David Sellers and Anne Waldman collaborated to create the work Extinction Aria: Its Exegesis, the Realms, How Ink is Blood. Anne, the poet states, “Extinction Aria was composed responding to what is known as the cycle—within the Wheel of Life—of the six realms in Buddhist philosophy: hell realm, hungry ghost or preta realm, animal, human, warring god, and pleasure-seeking god realm…Extinction as in the “sixth extinction” comes to mind; the planet is threatened from many directions by global warming, nuclear war and other ominous threats of the Anthropocene, where humankind is constantly running interference. I wanted to create a kind of sutra for the times, a prayer, an incantation of urgency.” It is a beautifully printed letterpress work with patinated copper-clad covers with two cold-cast bronze figures. Fifty Tibetan Buddhist woodblock images carved in the 18th, 19th and early 20th centuries accompany the poem. The pages are wrapped in Indian homespun and handloom wild Mulberry or Bhagalpur silk fabric, tied by a single strand of Nepalese silk yarn, in the manner of a Tibetan sutra.

In Paradise Lost, Thomas Parker Williams presents an original ink drawn accordion opus that when fully opened measures 296 inches. He states, “This is a wordless narrative that explores variations of loss in America, over time and in the present.   Starting with the forests where native peoples lived before Columbus, the book follows slavery as Africans are captured and forced to work on plantations owned by wealthy white men.  Although many landowners lost their way of life, the anonymous power figures did not die, and continued to crush black, brown and white workers and families who in their minds were expendable. Finally, as we confront the reality of climate change, even the Earth itself is treated as if expendable.”

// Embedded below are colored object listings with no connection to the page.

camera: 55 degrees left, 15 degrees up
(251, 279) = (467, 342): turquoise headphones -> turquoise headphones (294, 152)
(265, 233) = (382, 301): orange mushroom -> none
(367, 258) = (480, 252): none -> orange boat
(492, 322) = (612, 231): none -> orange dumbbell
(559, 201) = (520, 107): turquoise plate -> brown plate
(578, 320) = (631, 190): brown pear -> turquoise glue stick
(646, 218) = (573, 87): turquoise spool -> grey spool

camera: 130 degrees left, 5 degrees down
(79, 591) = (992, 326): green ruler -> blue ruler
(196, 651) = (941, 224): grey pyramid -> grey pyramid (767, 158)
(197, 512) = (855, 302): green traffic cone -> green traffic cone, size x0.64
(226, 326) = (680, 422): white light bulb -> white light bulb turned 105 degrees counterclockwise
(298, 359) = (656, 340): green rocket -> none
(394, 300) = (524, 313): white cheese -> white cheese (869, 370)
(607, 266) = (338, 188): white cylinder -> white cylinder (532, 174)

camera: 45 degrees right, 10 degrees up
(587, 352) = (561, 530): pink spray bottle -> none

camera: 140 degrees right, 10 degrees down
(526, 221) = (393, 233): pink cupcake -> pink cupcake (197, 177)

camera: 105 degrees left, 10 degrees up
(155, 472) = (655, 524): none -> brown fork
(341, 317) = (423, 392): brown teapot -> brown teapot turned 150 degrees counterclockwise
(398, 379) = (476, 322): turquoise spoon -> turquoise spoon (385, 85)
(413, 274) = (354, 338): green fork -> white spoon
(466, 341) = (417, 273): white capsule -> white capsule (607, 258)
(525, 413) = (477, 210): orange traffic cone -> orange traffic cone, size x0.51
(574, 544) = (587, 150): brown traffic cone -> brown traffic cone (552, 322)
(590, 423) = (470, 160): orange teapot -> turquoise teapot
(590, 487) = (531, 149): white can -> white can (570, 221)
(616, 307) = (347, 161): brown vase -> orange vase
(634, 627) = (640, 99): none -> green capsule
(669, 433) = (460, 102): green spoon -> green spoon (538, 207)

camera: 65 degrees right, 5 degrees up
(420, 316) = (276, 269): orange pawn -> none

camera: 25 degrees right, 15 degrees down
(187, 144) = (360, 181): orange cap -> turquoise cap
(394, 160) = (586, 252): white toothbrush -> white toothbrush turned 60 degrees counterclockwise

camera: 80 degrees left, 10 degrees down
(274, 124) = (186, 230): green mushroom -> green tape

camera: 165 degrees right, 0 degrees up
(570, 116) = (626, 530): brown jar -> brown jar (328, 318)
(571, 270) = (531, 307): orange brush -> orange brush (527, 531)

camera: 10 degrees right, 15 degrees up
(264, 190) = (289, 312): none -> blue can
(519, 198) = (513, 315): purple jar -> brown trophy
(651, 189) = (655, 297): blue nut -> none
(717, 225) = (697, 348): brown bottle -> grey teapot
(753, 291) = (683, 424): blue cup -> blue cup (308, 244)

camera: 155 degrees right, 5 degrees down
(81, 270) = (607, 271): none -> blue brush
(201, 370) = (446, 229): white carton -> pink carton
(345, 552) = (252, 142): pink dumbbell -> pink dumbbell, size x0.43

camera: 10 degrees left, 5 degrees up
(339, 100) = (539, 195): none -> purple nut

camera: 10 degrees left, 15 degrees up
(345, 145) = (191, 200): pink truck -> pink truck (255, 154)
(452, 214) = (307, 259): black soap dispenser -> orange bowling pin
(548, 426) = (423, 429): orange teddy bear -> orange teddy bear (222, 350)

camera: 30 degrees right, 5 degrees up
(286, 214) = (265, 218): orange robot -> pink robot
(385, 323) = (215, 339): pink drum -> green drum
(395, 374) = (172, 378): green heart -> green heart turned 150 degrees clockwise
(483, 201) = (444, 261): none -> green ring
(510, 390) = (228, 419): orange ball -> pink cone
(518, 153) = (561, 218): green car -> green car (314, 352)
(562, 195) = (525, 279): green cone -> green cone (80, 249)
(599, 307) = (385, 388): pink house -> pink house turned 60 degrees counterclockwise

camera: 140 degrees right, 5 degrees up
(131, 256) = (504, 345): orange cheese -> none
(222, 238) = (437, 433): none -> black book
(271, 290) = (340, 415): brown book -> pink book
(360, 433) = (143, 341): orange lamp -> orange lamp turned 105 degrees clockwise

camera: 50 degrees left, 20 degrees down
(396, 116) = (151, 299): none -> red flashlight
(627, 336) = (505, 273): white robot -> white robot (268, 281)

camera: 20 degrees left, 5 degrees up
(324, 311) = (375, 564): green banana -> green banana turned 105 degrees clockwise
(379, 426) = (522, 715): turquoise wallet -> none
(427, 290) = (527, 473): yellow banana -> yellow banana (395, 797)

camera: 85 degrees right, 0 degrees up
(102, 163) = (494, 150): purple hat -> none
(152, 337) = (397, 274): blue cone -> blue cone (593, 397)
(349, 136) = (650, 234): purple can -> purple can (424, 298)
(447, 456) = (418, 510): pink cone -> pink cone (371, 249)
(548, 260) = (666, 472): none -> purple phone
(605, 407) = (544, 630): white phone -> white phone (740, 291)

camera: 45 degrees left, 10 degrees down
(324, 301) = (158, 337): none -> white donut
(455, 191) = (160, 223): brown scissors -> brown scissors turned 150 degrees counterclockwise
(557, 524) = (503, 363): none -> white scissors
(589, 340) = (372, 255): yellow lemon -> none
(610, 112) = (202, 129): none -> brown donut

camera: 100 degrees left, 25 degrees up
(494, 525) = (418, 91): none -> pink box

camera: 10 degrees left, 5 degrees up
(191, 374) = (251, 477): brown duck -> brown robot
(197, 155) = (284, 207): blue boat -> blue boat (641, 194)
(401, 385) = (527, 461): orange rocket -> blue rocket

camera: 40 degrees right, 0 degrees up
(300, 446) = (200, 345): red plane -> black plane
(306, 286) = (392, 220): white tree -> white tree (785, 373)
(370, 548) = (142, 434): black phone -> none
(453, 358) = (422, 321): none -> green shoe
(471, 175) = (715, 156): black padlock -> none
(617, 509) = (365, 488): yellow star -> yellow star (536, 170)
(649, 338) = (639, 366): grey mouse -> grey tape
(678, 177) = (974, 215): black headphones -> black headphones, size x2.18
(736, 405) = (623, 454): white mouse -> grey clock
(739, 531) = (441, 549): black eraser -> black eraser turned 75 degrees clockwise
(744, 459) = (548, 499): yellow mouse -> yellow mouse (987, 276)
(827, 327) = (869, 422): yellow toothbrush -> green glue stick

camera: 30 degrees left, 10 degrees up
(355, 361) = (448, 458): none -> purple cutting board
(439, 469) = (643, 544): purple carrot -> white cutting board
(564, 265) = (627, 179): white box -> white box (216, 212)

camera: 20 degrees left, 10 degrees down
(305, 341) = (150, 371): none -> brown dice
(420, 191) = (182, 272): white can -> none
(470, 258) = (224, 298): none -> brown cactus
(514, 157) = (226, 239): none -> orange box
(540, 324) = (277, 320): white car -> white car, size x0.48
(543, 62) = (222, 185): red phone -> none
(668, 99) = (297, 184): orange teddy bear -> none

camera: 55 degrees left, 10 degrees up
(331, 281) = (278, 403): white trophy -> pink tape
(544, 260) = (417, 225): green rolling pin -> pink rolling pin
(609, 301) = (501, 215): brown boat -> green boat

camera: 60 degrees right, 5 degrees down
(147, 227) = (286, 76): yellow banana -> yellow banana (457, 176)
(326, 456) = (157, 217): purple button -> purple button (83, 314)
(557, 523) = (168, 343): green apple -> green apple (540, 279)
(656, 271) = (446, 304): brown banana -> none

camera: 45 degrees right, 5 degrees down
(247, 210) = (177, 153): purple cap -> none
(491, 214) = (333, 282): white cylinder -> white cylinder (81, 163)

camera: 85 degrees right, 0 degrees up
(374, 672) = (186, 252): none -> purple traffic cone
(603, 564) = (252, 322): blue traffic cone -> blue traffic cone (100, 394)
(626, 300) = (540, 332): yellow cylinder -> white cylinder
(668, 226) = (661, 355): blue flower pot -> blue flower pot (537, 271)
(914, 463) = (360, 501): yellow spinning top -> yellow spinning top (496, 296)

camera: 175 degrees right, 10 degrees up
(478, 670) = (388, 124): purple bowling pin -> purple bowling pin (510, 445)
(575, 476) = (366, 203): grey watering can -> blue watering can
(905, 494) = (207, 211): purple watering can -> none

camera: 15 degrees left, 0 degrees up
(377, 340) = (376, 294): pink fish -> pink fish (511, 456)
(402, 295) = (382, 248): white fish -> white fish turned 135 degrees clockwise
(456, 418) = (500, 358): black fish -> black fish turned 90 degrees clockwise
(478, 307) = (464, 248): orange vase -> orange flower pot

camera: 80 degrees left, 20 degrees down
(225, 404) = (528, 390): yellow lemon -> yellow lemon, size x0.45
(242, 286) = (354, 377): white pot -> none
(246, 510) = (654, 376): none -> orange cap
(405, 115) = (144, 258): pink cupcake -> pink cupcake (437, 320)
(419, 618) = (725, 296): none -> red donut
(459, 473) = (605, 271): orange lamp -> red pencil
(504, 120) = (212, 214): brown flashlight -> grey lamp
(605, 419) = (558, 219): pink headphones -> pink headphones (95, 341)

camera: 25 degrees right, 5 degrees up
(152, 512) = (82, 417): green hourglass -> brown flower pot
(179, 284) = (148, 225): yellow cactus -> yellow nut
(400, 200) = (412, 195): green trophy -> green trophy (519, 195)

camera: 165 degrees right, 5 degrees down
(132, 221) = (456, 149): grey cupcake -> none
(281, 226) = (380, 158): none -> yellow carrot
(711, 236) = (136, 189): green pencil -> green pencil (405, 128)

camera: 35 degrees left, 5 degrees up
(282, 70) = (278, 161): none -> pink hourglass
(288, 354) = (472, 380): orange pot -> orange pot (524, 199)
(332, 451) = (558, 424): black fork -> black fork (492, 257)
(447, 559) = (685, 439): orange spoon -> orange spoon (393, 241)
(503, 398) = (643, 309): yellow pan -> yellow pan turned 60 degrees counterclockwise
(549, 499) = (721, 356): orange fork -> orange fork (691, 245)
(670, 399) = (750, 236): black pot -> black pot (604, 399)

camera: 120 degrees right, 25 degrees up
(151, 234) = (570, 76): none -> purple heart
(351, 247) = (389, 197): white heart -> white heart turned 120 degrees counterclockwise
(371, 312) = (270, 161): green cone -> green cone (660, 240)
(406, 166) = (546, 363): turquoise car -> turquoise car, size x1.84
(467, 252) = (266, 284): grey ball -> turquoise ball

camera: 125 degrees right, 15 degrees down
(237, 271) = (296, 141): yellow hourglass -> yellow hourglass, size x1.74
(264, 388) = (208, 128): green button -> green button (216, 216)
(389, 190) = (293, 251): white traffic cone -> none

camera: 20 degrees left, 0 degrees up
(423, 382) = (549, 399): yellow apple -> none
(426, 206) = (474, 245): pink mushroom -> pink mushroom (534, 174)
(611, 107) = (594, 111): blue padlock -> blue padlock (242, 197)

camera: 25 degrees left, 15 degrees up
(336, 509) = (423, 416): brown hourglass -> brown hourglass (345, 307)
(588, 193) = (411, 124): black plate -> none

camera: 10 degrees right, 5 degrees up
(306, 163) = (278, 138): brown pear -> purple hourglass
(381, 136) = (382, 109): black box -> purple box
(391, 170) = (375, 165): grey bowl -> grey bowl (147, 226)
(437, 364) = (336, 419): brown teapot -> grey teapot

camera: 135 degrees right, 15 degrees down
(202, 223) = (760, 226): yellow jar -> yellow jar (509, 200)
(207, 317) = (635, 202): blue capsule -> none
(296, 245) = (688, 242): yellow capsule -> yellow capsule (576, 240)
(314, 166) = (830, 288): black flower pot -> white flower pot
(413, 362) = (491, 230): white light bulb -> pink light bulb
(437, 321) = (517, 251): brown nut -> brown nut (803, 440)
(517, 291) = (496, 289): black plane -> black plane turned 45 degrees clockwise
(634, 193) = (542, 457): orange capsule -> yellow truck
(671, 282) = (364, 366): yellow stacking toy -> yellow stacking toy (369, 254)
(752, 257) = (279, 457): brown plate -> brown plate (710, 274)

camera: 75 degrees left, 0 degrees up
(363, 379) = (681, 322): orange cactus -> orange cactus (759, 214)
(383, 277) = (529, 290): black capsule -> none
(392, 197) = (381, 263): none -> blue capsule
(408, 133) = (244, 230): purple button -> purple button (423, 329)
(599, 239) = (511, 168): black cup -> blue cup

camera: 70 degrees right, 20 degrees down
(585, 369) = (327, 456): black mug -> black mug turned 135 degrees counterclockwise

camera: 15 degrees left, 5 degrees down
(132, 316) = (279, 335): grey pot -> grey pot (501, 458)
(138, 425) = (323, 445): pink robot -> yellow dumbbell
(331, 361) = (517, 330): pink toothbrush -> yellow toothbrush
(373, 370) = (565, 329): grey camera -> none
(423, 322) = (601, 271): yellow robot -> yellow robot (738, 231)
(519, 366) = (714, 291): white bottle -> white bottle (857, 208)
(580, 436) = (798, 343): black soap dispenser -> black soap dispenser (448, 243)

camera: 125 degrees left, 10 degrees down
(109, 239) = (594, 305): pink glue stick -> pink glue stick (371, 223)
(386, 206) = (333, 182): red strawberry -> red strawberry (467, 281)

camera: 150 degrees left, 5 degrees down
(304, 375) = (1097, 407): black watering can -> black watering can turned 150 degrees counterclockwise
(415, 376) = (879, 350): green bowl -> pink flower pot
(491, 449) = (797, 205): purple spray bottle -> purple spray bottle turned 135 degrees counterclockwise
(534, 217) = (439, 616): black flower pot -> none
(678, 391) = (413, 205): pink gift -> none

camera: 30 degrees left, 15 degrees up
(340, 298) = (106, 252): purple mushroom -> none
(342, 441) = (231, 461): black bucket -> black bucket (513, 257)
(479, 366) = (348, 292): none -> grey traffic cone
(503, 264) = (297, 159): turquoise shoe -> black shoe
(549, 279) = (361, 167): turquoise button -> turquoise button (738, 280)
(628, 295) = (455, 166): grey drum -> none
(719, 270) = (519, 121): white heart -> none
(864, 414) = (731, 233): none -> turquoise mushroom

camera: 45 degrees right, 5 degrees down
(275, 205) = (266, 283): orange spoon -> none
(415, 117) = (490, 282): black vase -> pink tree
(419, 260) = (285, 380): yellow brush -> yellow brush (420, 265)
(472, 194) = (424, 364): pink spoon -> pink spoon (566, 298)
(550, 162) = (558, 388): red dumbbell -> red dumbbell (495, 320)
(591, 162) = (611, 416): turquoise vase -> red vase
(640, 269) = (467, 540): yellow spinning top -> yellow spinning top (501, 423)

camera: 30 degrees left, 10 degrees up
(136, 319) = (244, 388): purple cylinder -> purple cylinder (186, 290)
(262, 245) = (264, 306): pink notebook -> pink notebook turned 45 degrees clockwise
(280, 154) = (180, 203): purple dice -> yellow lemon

Recently there have been major disruptive global events, such as the fires in Australia, the aqua alta in Venice, Italy, and droughts across South America due to El Nino. Displacing people, animals, nature and a way of life that is dramatically altered and impacted, they are warnings for the world to see the vulnerability of our environment. These events can bring people together to effect positive change; they are the clarion call. The books presented in this exhibition open a dialogue on policies about  immigration, climate change, civil rights and other issues our country faces.

Anne Waldman, in her Extinction Aria Prologue (below) expresses the disquiet that many artists feel,

“And this was my vision/ rocked back by the/ weirdness of days/days on earth when/ the weather changed course/ when we lost our mind/s when leaders failed us/ there was no wisdom/ everyone was joking/ everyone was very entertaining/ when war kept going/ and animals were mimicking the end/ and starving kept on/ and there were people escaping/ across many borders/ dying of it, the running/ you bent to see them on the map/ borders were lines on a map/ you strained at the screen/ little dots/ people were dots on the map/ points of light with beating hearts/ they can see us anywhere/ we said/ we looked at ourselves/ are these people?…”

Kathy T. Hettinga’s work Displacement, speaks of Pennsylvania’s changing landscape. She states, “We are living in times of immense displacement and relocation of peoples from their homes, and natural resources from the earth. My book begins with looking at the bleak mid-winter trees in central Pennsylvania. Driving through the hilly farmlands, I see old houses are perched precariously near highways and dense woods are overtaken by high-voltage transmission towers and power plants. The offset cuts, reminiscent of an Advent calendar, conceal and reveal small creatures hidden within: a brilliant, orange-headed female western oriole and a house mouse take their places beneath the eastern woods and farm house respectively. The branches of sycamores create white lines out of the dense woods, tiny pathways of hope in a bleak time.”